Şiddetle arasına mesafe koymayan ve ama demokratik siyaset diye
bir söylem geliştirerek parlamentoya giren partimizin bugün
mağduriyet söylemleriyle yaptığı diplomatik girişimlere bakıyorum
da, Batı desteği dışında pek desteği kalmamış gibi halktan
yana.
Otuz yıllık savaştan sonra ilk kez çoğunluk tarafından istenen bir
barış vardı ve çoğunluk tarafından alkışlanarak Meclis'e girmişti
bu parti. Şimdi onun sivil hayattaki savunucularını da
seyrediyorum, okuyorum. Neye yarar bilmiyorum.
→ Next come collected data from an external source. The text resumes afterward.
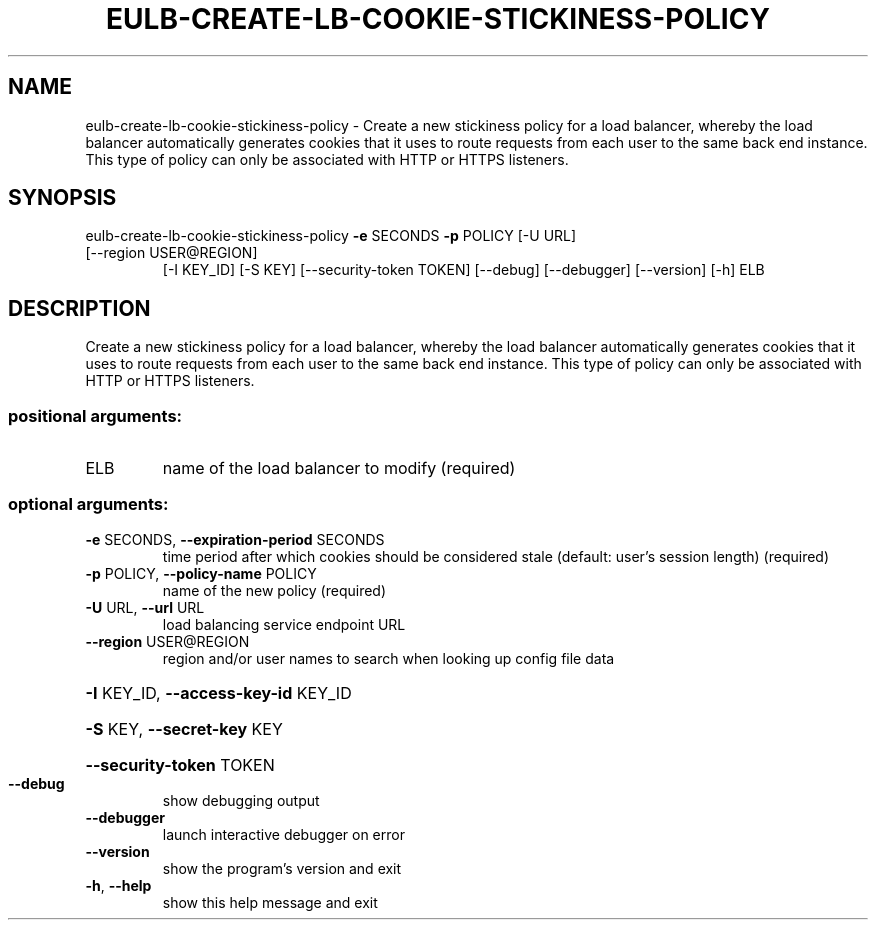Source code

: .\" DO NOT MODIFY THIS FILE!  It was generated by help2man 1.47.3.
.TH EULB-CREATE-LB-COOKIE-STICKINESS-POLICY "1" "December 2016" "euca2ools 3.4" "User Commands"
.SH NAME
eulb-create-lb-cookie-stickiness-policy \- Create a new stickiness policy for a load balancer, whereby the load
balancer automatically generates cookies that it uses to route
requests from each user to the same back end instance.  This type of
policy can only be associated with HTTP or HTTPS listeners.
.SH SYNOPSIS
eulb\-create\-lb\-cookie\-stickiness\-policy \fB\-e\fR SECONDS \fB\-p\fR POLICY [\-U URL]
.TP
[\-\-region USER@REGION]
[\-I KEY_ID] [\-S KEY]
[\-\-security\-token TOKEN]
[\-\-debug] [\-\-debugger]
[\-\-version] [\-h]
ELB
.SH DESCRIPTION
Create a new stickiness policy for a load balancer, whereby the load
balancer automatically generates cookies that it uses to route
requests from each user to the same back end instance.  This type of
policy can only be associated with HTTP or HTTPS listeners.
.SS "positional arguments:"
.TP
ELB
name of the load balancer to modify (required)
.SS "optional arguments:"
.TP
\fB\-e\fR SECONDS, \fB\-\-expiration\-period\fR SECONDS
time period after which cookies should be considered
stale (default: user's session length) (required)
.TP
\fB\-p\fR POLICY, \fB\-\-policy\-name\fR POLICY
name of the new policy (required)
.TP
\fB\-U\fR URL, \fB\-\-url\fR URL
load balancing service endpoint URL
.TP
\fB\-\-region\fR USER@REGION
region and/or user names to search when looking up
config file data
.HP
\fB\-I\fR KEY_ID, \fB\-\-access\-key\-id\fR KEY_ID
.HP
\fB\-S\fR KEY, \fB\-\-secret\-key\fR KEY
.HP
\fB\-\-security\-token\fR TOKEN
.TP
\fB\-\-debug\fR
show debugging output
.TP
\fB\-\-debugger\fR
launch interactive debugger on error
.TP
\fB\-\-version\fR
show the program's version and exit
.TP
\fB\-h\fR, \fB\-\-help\fR
show this help message and exit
Amerika'nın yaptığı silah yardımı Pkk ve Pyd üzerinden
vatandaşlarımızın kanını dökerken ve Avrupa elan ısrarla terör
örgütünün resmi karargahı olmak gibi bir işleve teslim iken: Evet
cidden neye yarar acaba; eskisi gibi ana dilde eğitim, özerk
belediyecilik, hafıza ve sözlü tarih çalışmaları gibi toplumsal
entelektüel yararı hedefleyen ve barışın ruhunu oluşturan
mevzularda derinleşmek?
***
Siviller, vatandaşlar, masum halk bu partinin uzantısı olan terör
örgütlerinin ve ardındaki Batı desteğinin medya ve siyasette
giderek alenileşen yaklaşımlarıyla katledilmeye devam ediyor.
Hendek kazmayı bile neredeyse demokratik siyaset denilen
kıstasların içine sokmayı başaracak kadar 'şiddetle mesafesiz' bir
zihniyet barış sözcüğünü bile esir aldı çoktan.